[Stored data entries]
= Beginning of Section =
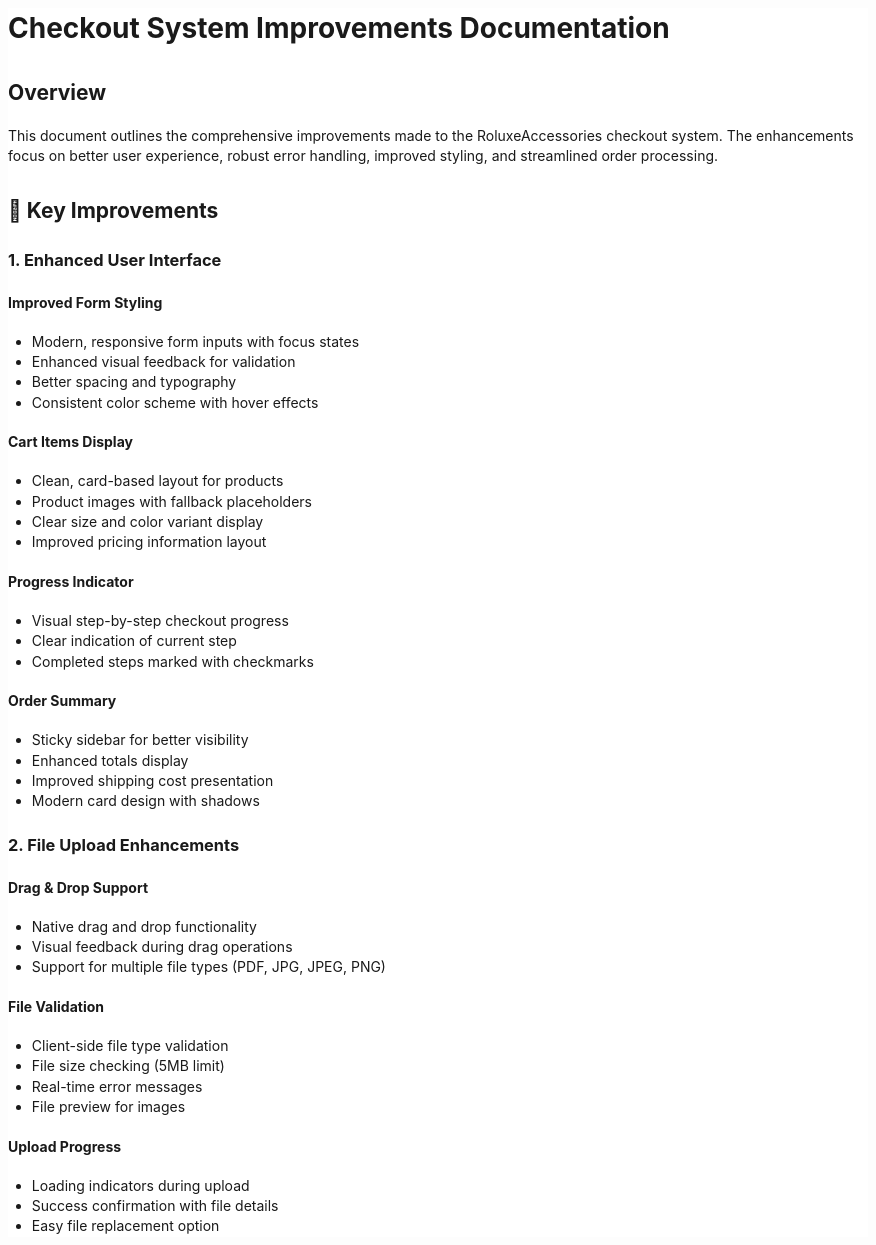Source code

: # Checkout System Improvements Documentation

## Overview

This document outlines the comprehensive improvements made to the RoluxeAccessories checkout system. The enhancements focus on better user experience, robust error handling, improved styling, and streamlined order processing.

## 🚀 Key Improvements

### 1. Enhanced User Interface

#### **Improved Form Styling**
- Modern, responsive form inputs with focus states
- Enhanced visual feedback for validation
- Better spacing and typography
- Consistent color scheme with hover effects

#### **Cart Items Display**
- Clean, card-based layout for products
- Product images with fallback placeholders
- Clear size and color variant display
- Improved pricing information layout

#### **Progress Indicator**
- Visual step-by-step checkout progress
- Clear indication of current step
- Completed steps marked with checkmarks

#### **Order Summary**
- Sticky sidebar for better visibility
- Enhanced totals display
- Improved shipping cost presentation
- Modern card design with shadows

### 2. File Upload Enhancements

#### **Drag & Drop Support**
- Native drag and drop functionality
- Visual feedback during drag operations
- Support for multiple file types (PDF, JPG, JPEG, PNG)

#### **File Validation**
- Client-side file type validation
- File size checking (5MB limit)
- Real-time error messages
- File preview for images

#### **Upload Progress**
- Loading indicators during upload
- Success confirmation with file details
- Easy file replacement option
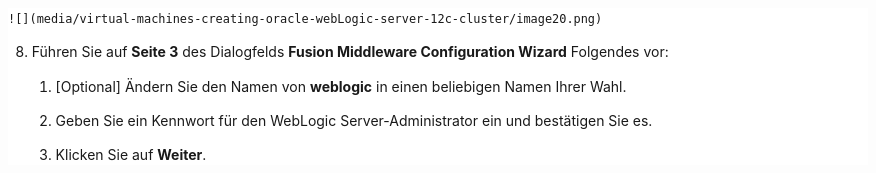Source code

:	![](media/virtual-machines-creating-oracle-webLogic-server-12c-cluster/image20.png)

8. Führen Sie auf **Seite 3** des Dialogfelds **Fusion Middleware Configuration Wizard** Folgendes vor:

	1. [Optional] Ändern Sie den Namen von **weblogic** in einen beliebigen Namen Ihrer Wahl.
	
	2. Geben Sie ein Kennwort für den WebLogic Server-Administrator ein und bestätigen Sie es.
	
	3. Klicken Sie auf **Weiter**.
= End of Section =
Check each line of the records above, and copy those that hold the word "Enhanced".

### COMPLETED EXERCISE
### 1. Enhanced User Interface
- Enhanced visual feedback for validation
- Enhanced totals display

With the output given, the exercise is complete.